### Given data
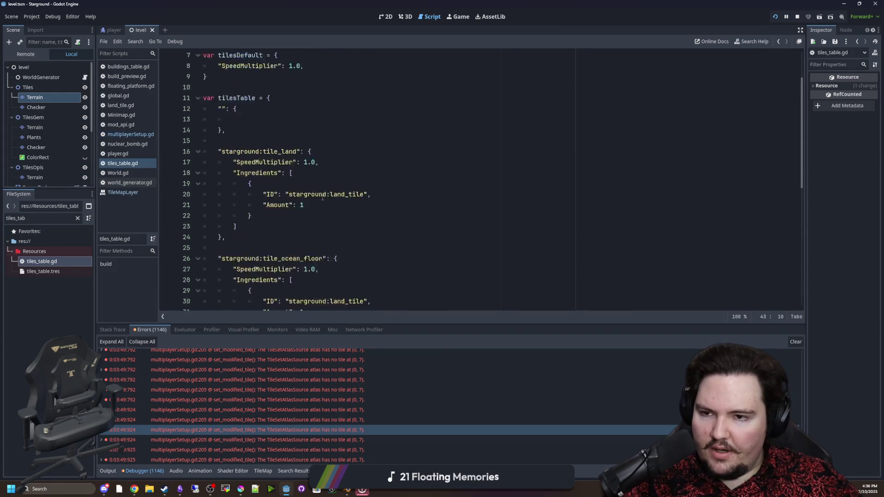
click(340, 130)
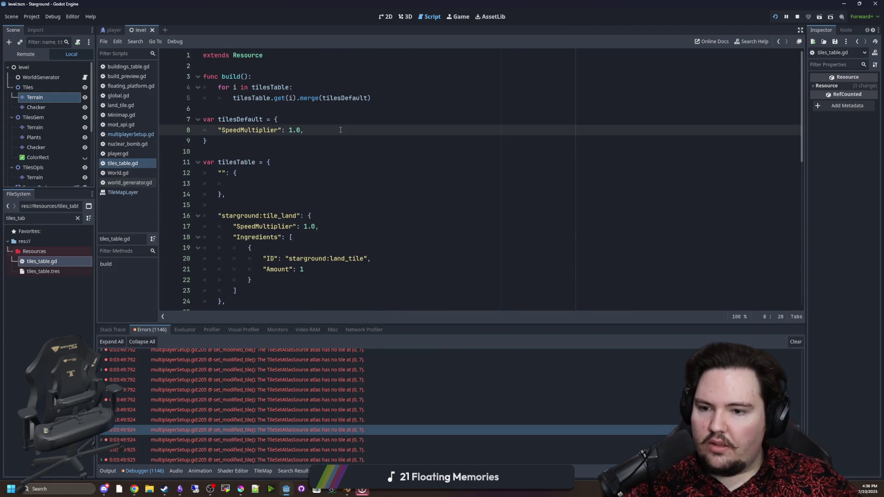
key(Return)
text("Land": )
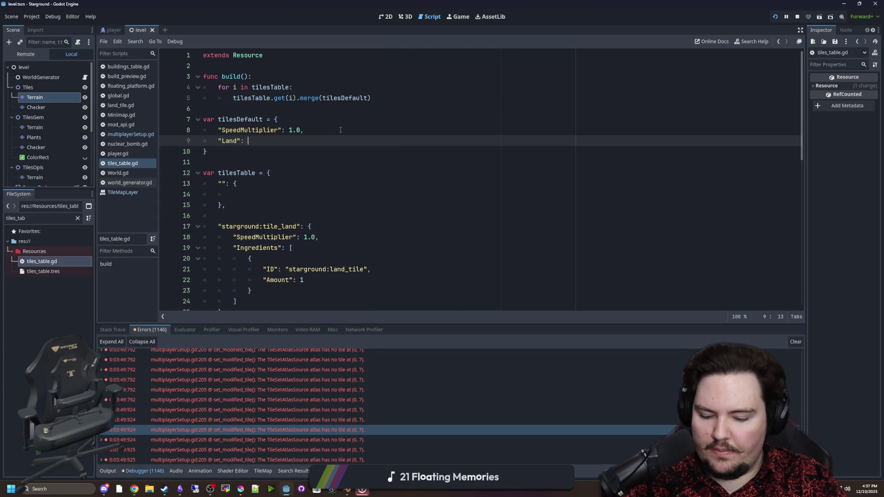
text(true,)
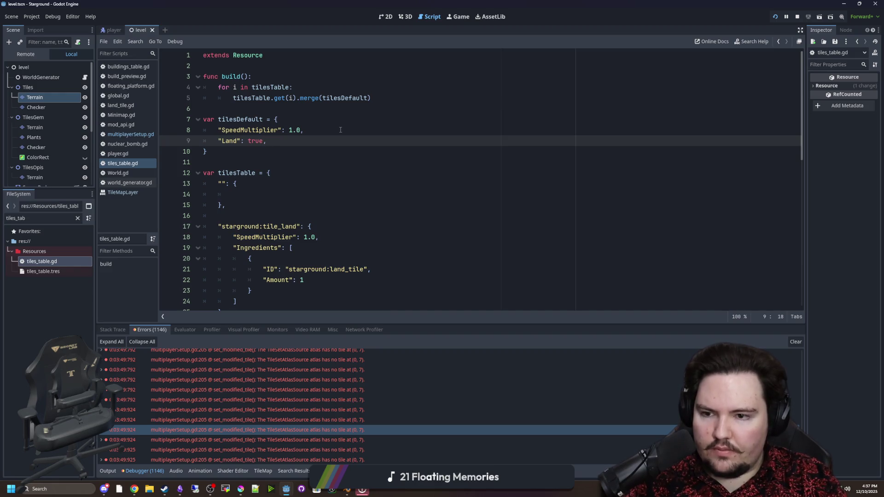
Add "Land": false to the cobblestone entry and save tiles_table.gd.
drag(241, 141, 218, 141)
key(ctrl+c)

### Required work
For the material above, how many lines contain the word "Land"? Only the number should be given.

### Written response
2